━━ Texte fourni
Critique de Débézed (Besançon, Inscrit le 10 février 2008, 77 ans) - 28 mars 2021

Je me souviens d’avoir lu un précédent livre de Carino et d’avoir déjà rencontré cette façon qu’il a d’inventer des histoires insolites, fantastiques, impossibles, irréelles qui déstabilisent le lecteur, l’embarquent dans une dimension qu’il ne peut pas appréhender avec sa logique cartésienne. Après cette lecture, j’avais écrit : « Avec ce texte, Carino Bucciarelli bouscule toutes les règles de l’écriture conventionnelle, son narrateur descend dans le roman pour rencontrer les personnages qu’il met en scène ou peut-être que ce sont les personnages qui s’incarnent pour rencontrer celui qui leur a donné une existence plus ou moins réelle, plus ou moins imaginée ». Dans ce nouveau roman, Carino égare sans cesse le lecteur en l’entraînant là où il y a toujours un Delatour, Stéphane ou Pierre, une Delatour qui se prénomme toujours Olga, ou des enfants Delatour, Gabriel et Irina. Mais chaque épisode de l’histoire est raconté par un narrateur différent qui rapporte une version différente des faits connus du lecteur ou une version non compatible avec ce que le lecteur sait déjà. Chaque personnage est multiple, chaque événement a plusieurs dimensions, plusieurs versions, plusieurs vérités …

Par une soirée d’hiver glaciale sur une autoroute difficilement praticable Stéphane, ou Pierre, Delatour roule prudemment avec à bord de sa voiture sa femme Olga et ses enfants Irina et Gabriel quand il percute une pierre qui détruit sa roue avant droite. Tous les deux, ils ont oublié leur portable, le mari décide donc de rejoindre à pieds la prochaine borne téléphonique sous le regard insistant d’une corneille qui le suit pendant un certain temps. Avant de rejoindre, la borne, il remarque, sur le bord de la route, un anorak rouge qui recouvre peut-être un corps. Il appelle une dépanneuse qui ne trouve pas sa voiture ni sa famille. Le chauffeur l’accompagne au commissariat où les policiers lui disent qu’il n’est qu’un affabulateur, il n’a ni voiture, ni famille… Alors commence la valse des Delatour sous le regard toujours aussi curieux de la corneille… Et l’anorak rouge revient lui aussi régulièrement dans le récit…, tout comme la conductrice de la petite voiture qui a tout vu… L’intrigue se complique, l’anorak rouge, fil rouge de cette histoire, pourrait indiquer qu’il y a eu un meurtre mais l’imbroglio est tel que le lecteur devra rester très attentif.
━━━━
━━ Données fournies
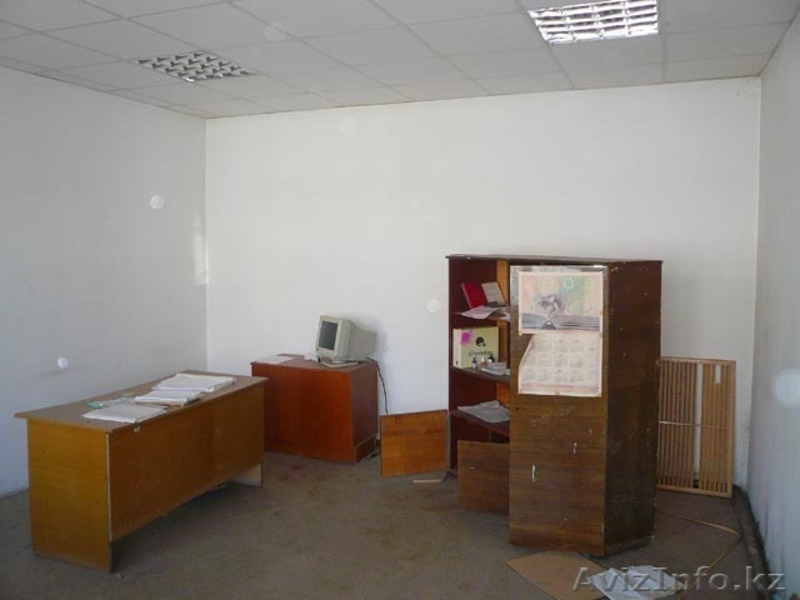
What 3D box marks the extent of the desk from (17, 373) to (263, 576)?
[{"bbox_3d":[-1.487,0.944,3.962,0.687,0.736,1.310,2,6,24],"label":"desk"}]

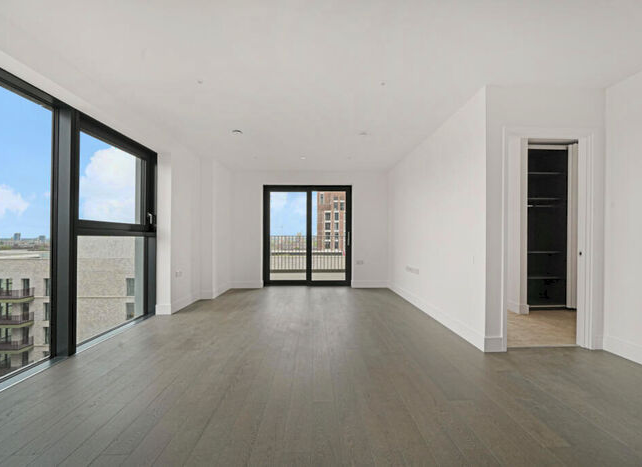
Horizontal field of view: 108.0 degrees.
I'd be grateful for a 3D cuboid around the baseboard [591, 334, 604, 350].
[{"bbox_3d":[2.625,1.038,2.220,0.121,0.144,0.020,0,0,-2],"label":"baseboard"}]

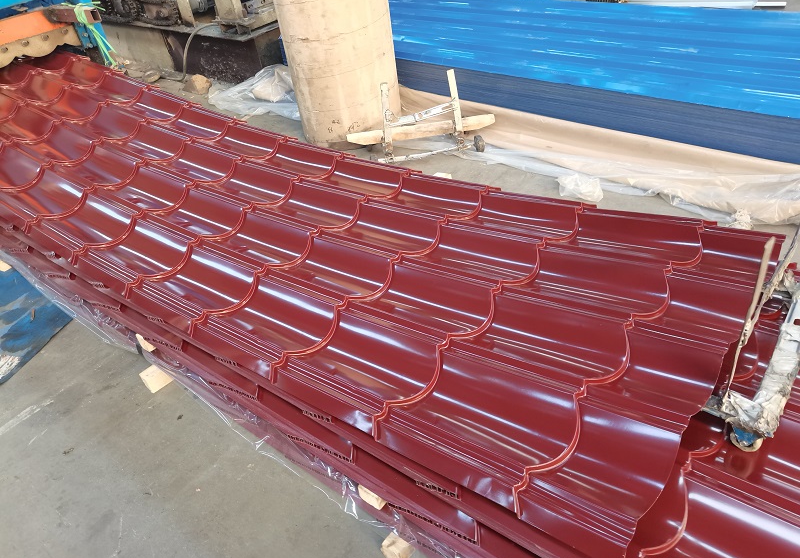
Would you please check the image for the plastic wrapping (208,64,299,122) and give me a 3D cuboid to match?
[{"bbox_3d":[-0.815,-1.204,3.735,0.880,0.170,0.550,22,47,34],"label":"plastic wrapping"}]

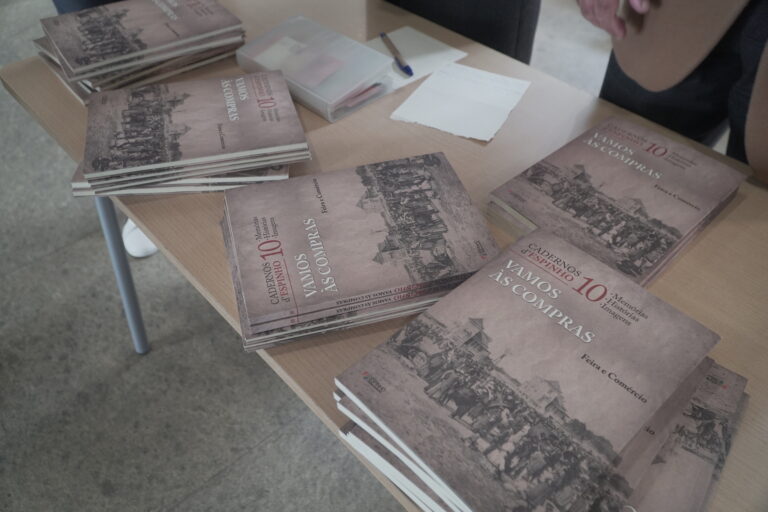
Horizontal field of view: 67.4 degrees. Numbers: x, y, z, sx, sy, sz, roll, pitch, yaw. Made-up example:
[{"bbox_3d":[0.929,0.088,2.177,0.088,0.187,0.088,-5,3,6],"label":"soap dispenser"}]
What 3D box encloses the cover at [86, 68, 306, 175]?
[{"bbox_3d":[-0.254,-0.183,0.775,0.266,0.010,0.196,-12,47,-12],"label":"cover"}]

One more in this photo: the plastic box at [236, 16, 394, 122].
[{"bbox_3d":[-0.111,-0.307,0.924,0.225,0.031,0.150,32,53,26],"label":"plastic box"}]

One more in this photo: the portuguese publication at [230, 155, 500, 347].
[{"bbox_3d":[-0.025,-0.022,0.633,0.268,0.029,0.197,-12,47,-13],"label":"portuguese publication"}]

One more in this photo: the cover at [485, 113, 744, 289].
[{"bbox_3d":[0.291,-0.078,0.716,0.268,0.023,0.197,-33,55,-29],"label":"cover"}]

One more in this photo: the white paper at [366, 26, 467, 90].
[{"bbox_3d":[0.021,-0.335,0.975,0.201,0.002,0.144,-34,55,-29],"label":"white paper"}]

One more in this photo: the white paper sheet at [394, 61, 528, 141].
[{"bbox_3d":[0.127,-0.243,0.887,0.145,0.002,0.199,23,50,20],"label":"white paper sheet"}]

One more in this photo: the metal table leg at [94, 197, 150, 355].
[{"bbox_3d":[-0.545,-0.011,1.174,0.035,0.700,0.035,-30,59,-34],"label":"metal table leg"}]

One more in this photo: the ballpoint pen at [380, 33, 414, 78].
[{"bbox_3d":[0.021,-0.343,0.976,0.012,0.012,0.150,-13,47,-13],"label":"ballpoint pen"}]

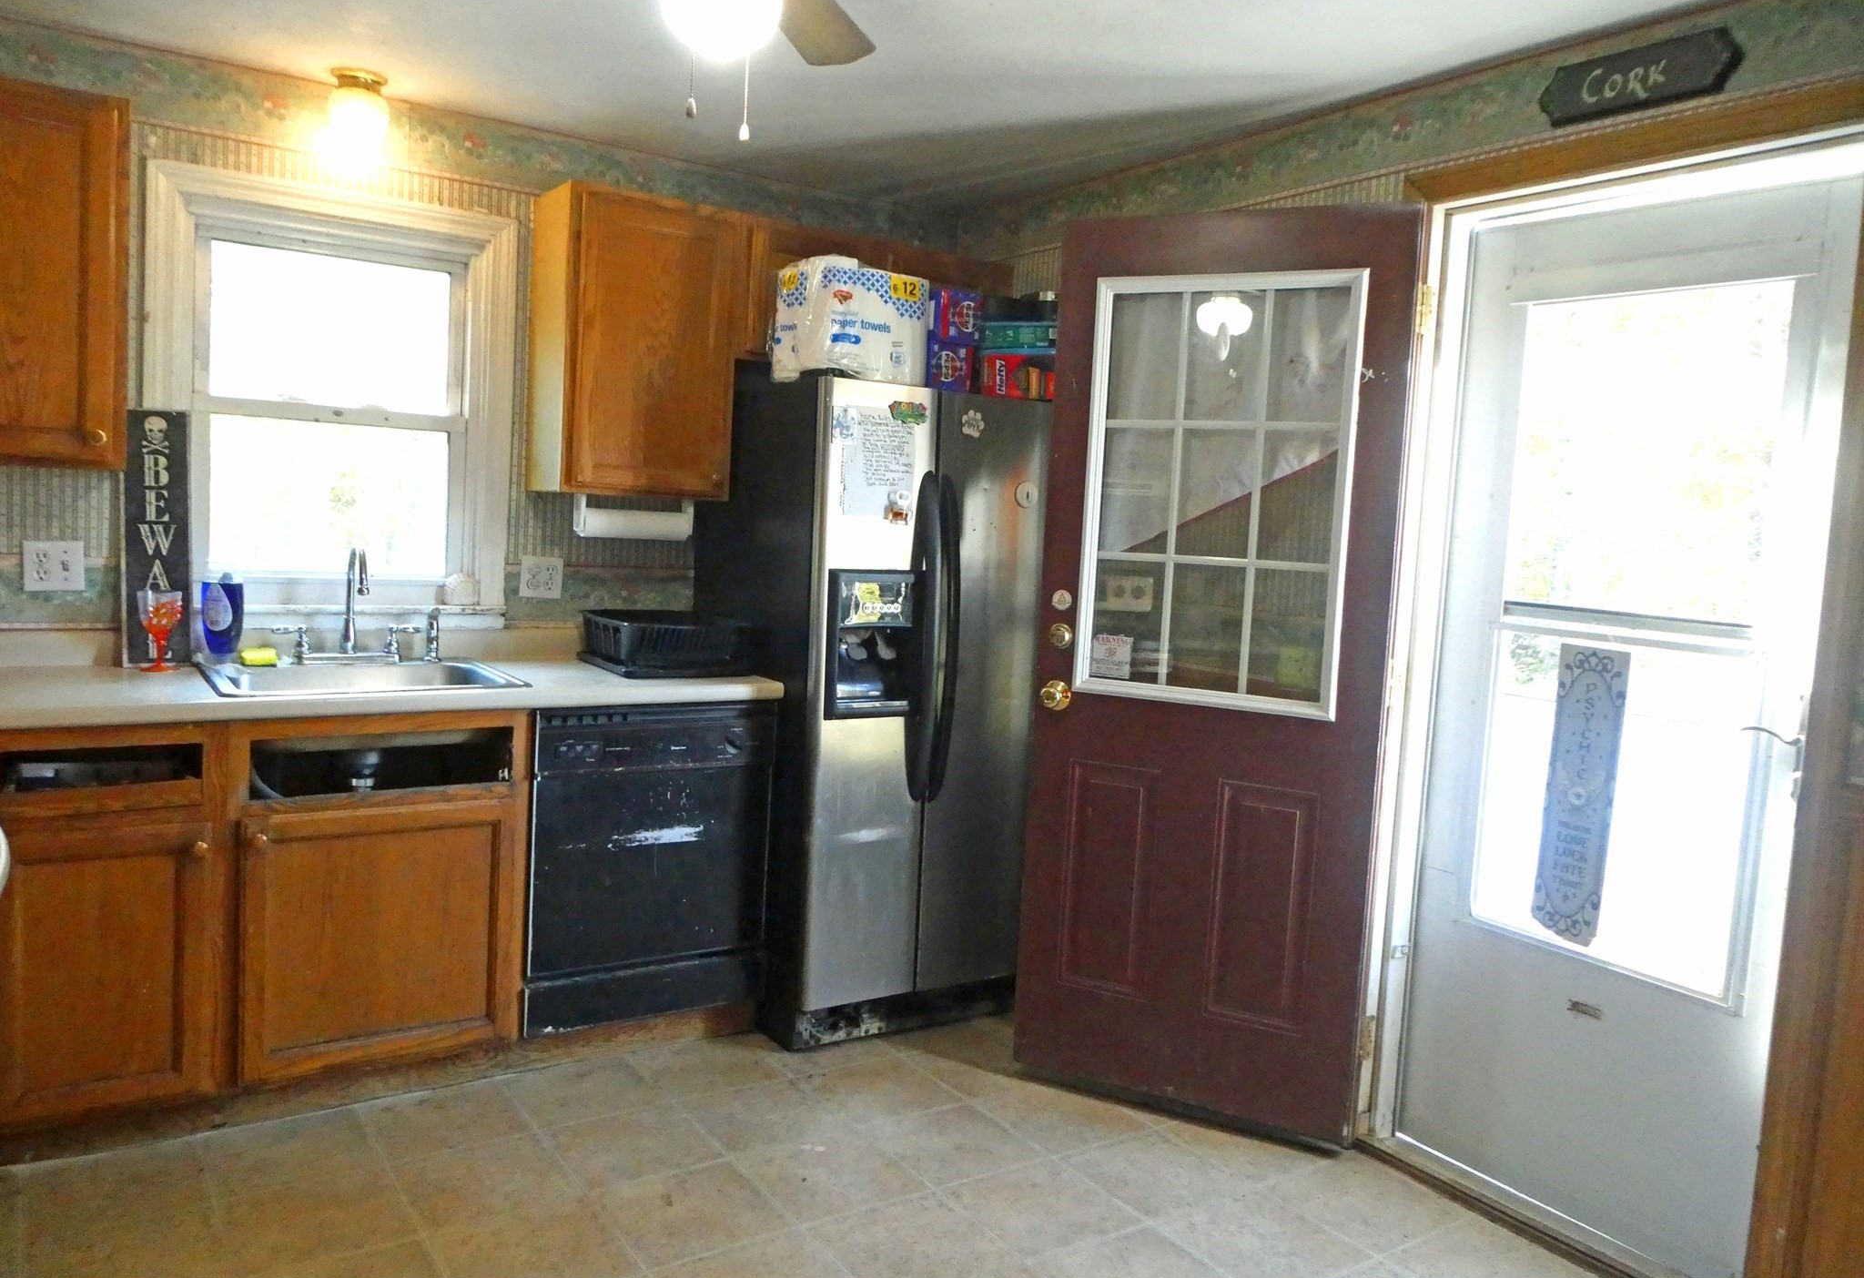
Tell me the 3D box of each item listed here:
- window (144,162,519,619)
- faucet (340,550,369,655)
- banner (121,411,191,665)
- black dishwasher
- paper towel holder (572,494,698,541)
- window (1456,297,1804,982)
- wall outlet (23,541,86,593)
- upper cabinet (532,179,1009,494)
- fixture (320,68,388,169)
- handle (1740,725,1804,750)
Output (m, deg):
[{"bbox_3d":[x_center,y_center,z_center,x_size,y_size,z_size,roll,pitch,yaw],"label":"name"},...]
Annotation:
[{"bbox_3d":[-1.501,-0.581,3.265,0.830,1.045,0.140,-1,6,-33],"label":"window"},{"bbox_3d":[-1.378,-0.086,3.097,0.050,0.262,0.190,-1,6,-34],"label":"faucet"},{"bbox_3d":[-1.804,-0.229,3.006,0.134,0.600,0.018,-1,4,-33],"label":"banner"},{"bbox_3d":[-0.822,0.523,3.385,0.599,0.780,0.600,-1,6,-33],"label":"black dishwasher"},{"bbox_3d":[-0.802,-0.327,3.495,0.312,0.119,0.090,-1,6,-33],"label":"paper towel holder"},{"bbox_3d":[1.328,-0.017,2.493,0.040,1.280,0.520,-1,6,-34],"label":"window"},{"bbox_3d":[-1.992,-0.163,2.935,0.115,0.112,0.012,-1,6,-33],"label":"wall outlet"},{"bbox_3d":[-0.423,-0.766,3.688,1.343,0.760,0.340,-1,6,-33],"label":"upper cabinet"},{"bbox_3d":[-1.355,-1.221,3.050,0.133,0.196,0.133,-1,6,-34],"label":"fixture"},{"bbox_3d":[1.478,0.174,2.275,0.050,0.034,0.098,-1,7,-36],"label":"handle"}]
━━━━
**Consigne:** Poursuivez la critique du roman de Carino Bucciarelli après sa dernière phrase. Les lignes ci-dessus proviennent d'une source distincte de celle du texte.

**Réponse:**
L’éditeur, sur la quatrième de couverture, indique qu’il s’agit d’un roman appartenant au genre du « réalisme fantastique », même si je ne fréquente pas assidûment ce genre littéraire, je partagerais volontiers cette opinion mais je voudrais ajouter que, pour ma part, il m’a fait penser à l’école des « illusionnistes », ceux qui, comme Georges Rodenbach, Villiers de L’Isle-Adam ou encore Robert-Louis Stevenson, dans « Le Dynamiteur » notamment, inventent une autre réalité pour donner corps à leurs histoires. Et, montrer ainsi qu’il n’y a pas une vérité unique, que la vérité peut-être perçue différemment selon la vision, l’intention, la faculté de restituer du lecteur. La vérité peut ainsi être quelque chose qu’on manipule, pas forcément toujours à des fins les plus louables.

Une histoire qui interroge sur un sujet qui lui aussi interroge beaucoup ! Un exercice littéraire sur le classique thème du double mais aussi un véritable essai sur le thème de la vérité.